“A reality is just what we tell each other it is.” This line from John Carpenter’s In the Mouth of Madness underscores the central premise of The Last Book You’ll Ever Read, which opens with the line, “Civilization is a lie.” So, if the reality of our civilization is just what we tell each other it is, and what we’ve been telling each other is a lie, what happens when someone starts telling the truth? According to Cullen Bunn and Leila Leiz, nothing good.
Bunn is clearly influenced by H.P. Lovecraft, and this has served him well in the past with series like The Unsound and The Empty Man, but this is Lovecraft by way of John Carpenter (hence In the Mouth of Madness, itself a reference to Lovecraft’s At the Mountains of Madness), filtered through Bunn’s unique way of presenting ordinary but compelling characters and then watching how they react as terrible things happen around them or to them. In this case, writer Olivia Kade has written Satyr, which is very popular and purports to tell the truth about our reality but is possibly causing people to act out their basest instinct and become feral. I say “possibly” because the beauty and mystery of the first issue is that it doesn’t make clear Kade’s intentions. Peppered throughout the scenes of Kade’s book signing are scenes of the carnage that is related to people that have read the book as well as two radio hosts engaging in an interesting debate as to whether Satyr merely chronicles the decline of humanity or is somehow inciting it. The entire issue is well paced to maximize the horror of the situation.
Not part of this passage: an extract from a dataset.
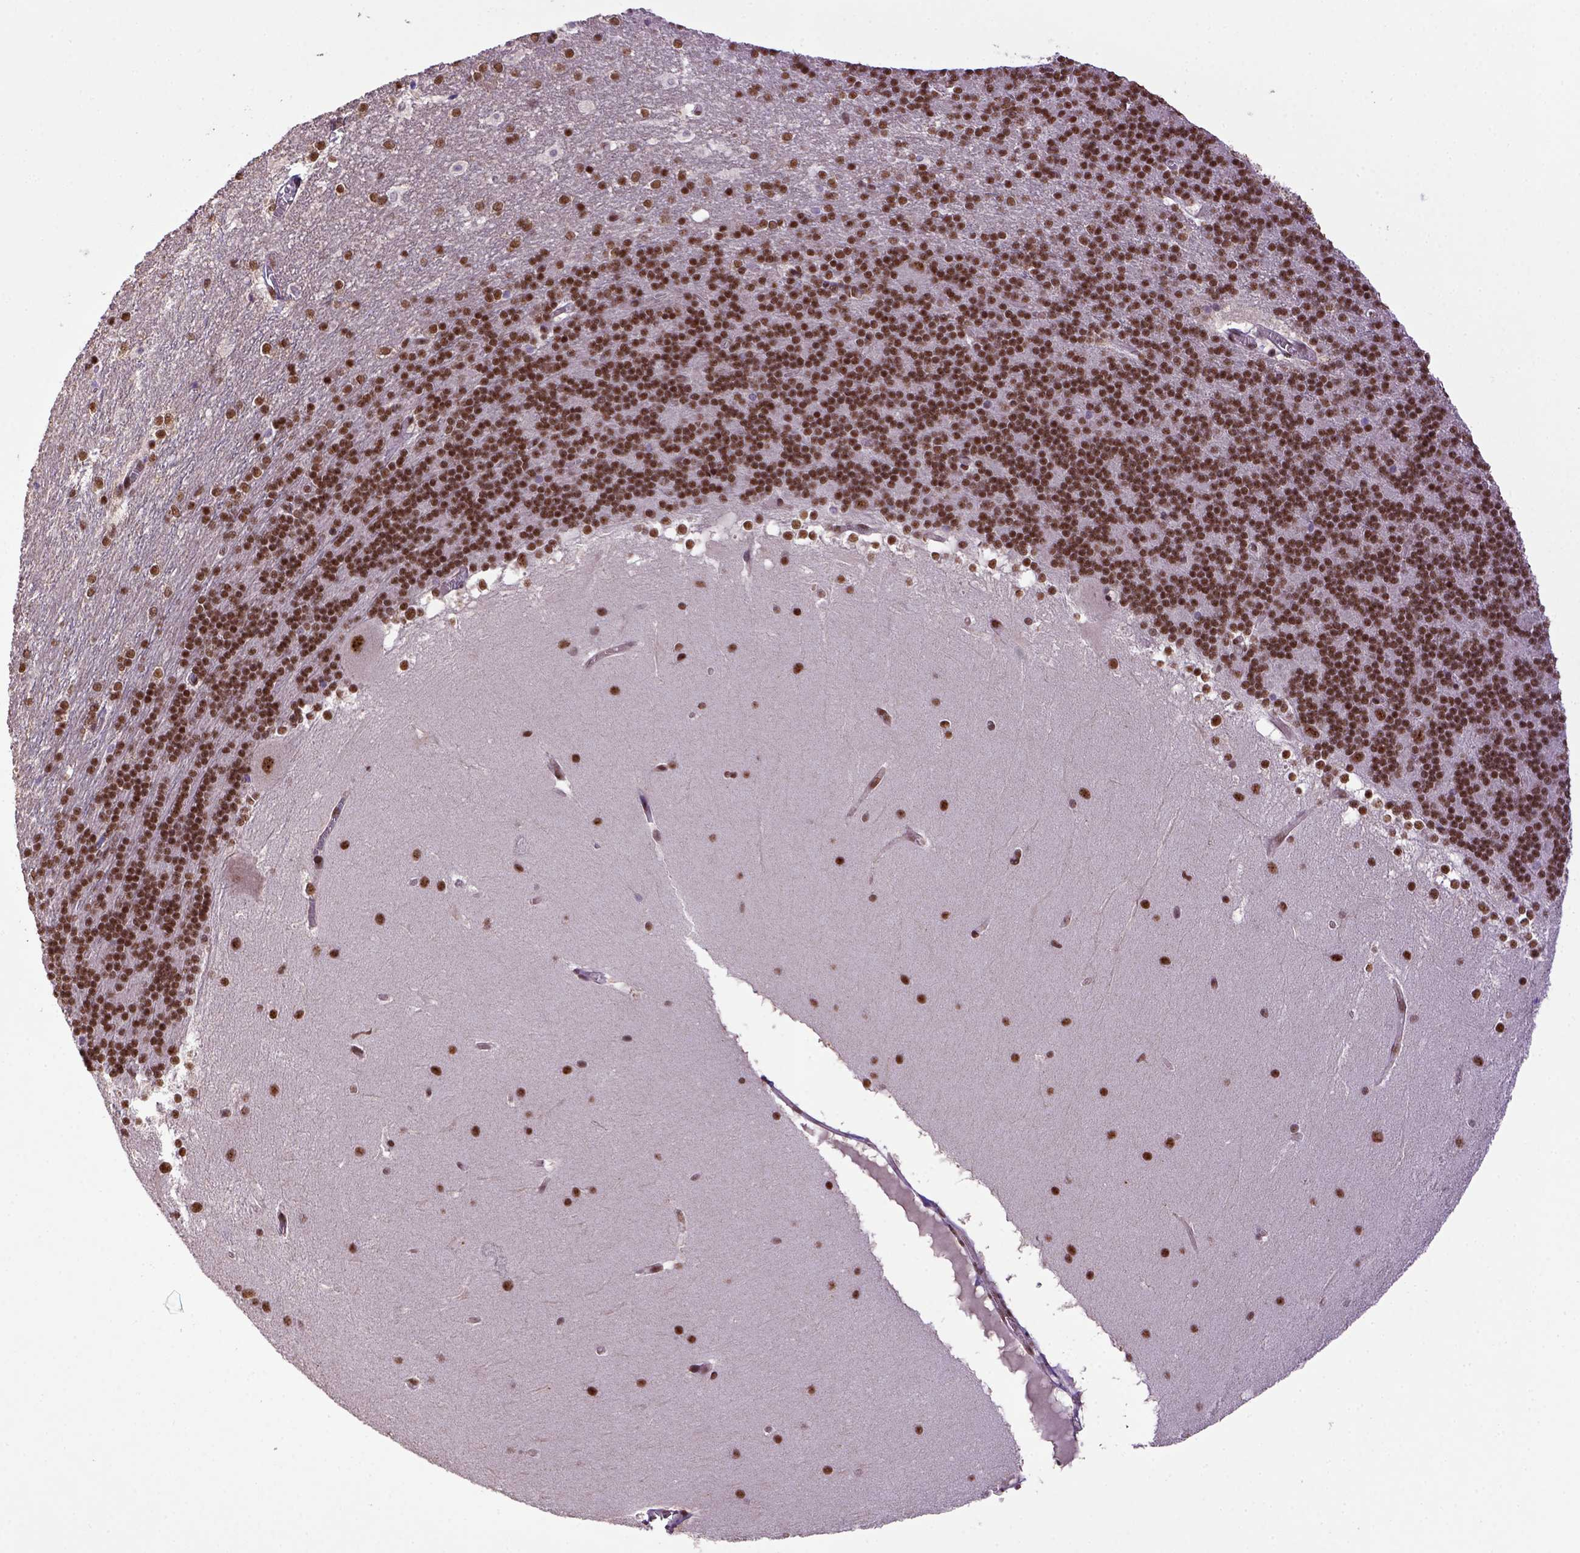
{"staining": {"intensity": "strong", "quantity": ">75%", "location": "nuclear"}, "tissue": "cerebellum", "cell_type": "Cells in granular layer", "image_type": "normal", "snomed": [{"axis": "morphology", "description": "Normal tissue, NOS"}, {"axis": "topography", "description": "Cerebellum"}], "caption": "IHC of unremarkable human cerebellum reveals high levels of strong nuclear expression in approximately >75% of cells in granular layer.", "gene": "PPIG", "patient": {"sex": "female", "age": 19}}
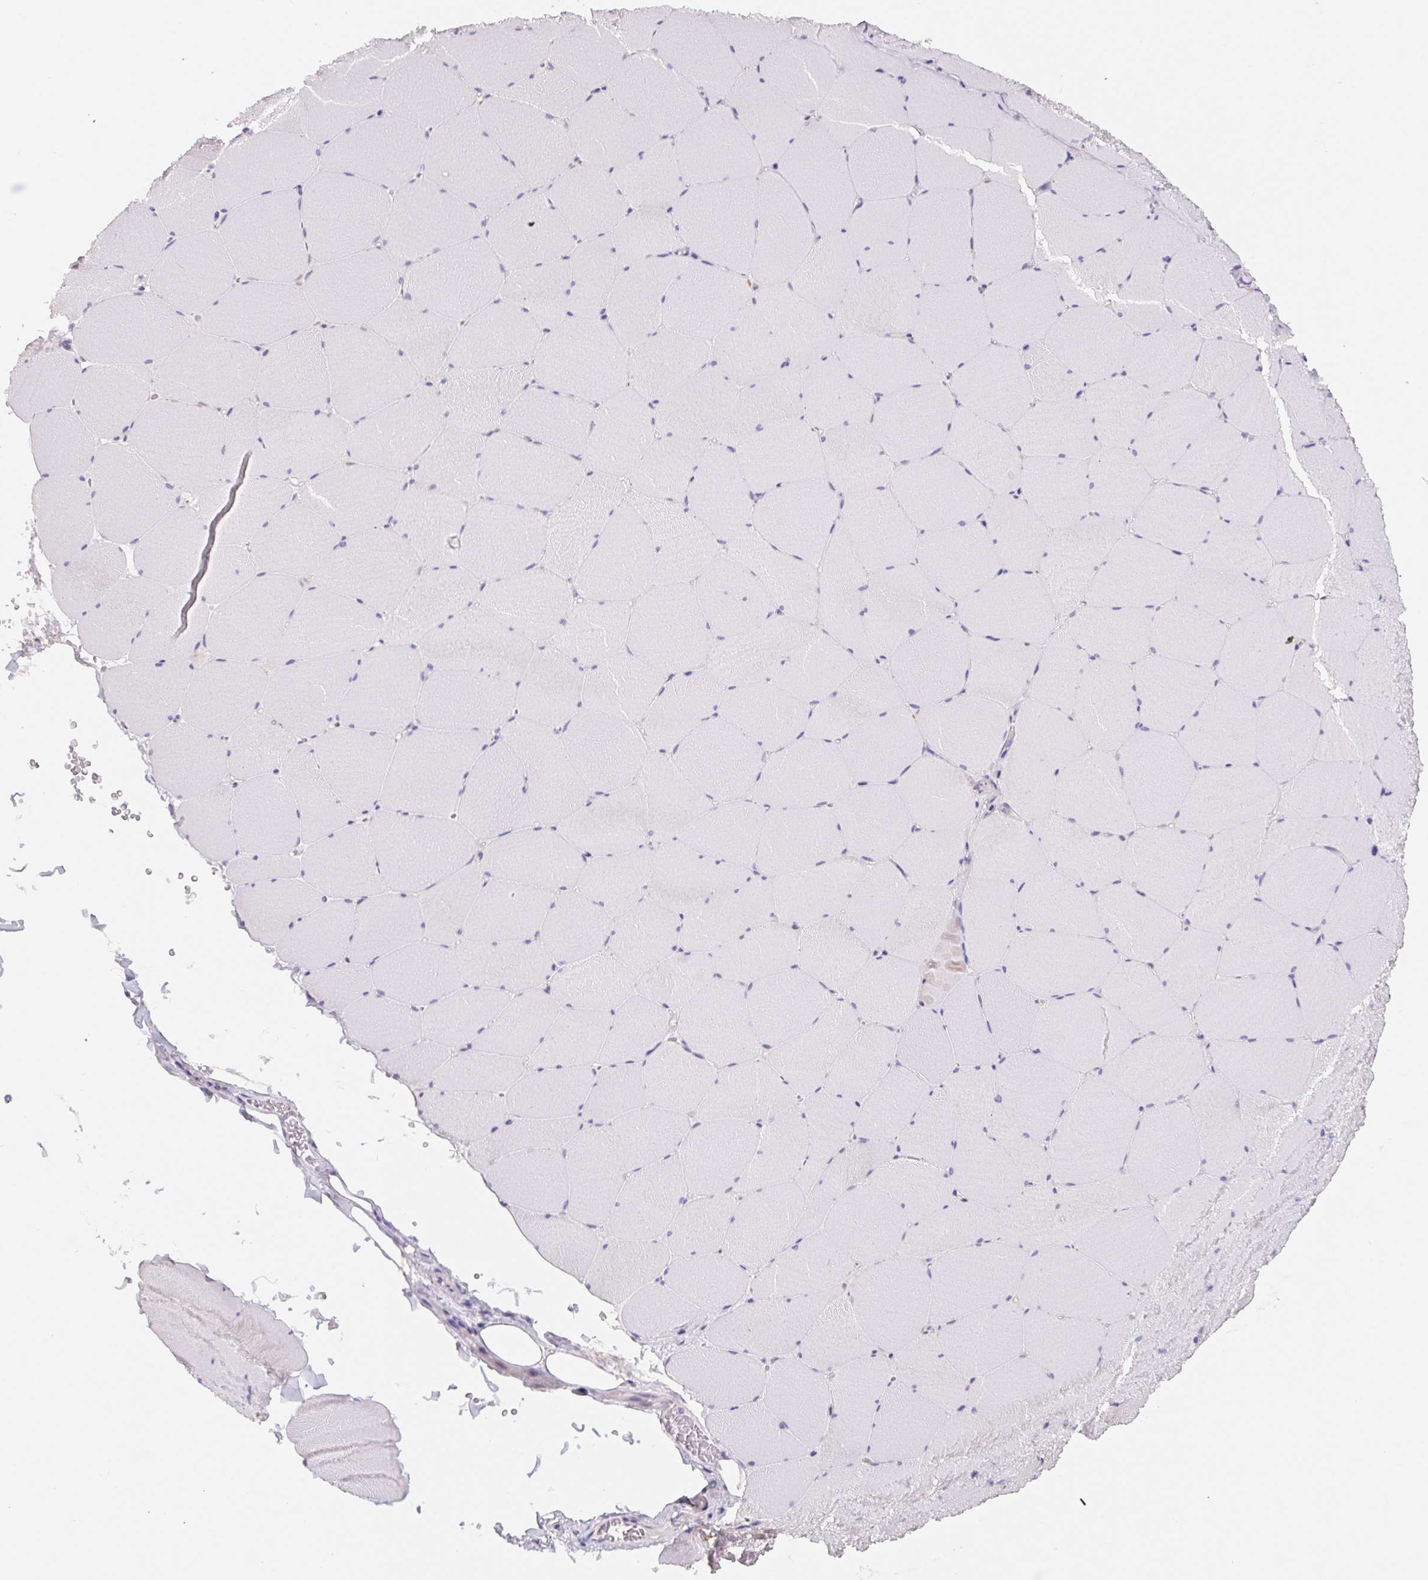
{"staining": {"intensity": "negative", "quantity": "none", "location": "none"}, "tissue": "skeletal muscle", "cell_type": "Myocytes", "image_type": "normal", "snomed": [{"axis": "morphology", "description": "Normal tissue, NOS"}, {"axis": "topography", "description": "Skeletal muscle"}, {"axis": "topography", "description": "Head-Neck"}], "caption": "Skeletal muscle was stained to show a protein in brown. There is no significant staining in myocytes. Brightfield microscopy of immunohistochemistry (IHC) stained with DAB (brown) and hematoxylin (blue), captured at high magnification.", "gene": "LPA", "patient": {"sex": "male", "age": 66}}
Leiz’s artwork and character design are well suited here. To paraphrase a line from the issue, each character is both predator and prey and they look both parts. There are intense close-ups that then pull back to a panel just off to the side of the main action that allows the SFX to create suspense. The use of off-kilter panel layouts with characters drawn beyond the borders make the action scenes feel immersive and fluid. One page in particular that uses flowing blood as the panel borders is a particular standout and teases the horror to come.
Giada Marchisio colors the issue beautifully with a wonderful ability to use red sparingly so that it really stands out as scenes and characters are drenched in it. Jim Campbell provides the lettering and there’s a natural flow to the dialogue that is effortless; it never gets in the way of the action. I’m not sure there’s any other letterer that can so effectively convey the quiet SFX for someone choking on their own blood. I want to note that there are several variant covers for this and every single one is exceptional, but the Chris Shehan cover produced for Little Shop of Comics (great name!) in Cuba, Missouri is my favorite.
The mystery and horror of Olivia Kade and Satyr is one I am now invested in and I’m excited by the idea that I’m not sure in which direction this is going. Is Kade a prophet of more depravity to come or a simple chronicler of the here and now? Regardless, this is the beginning of something terrible.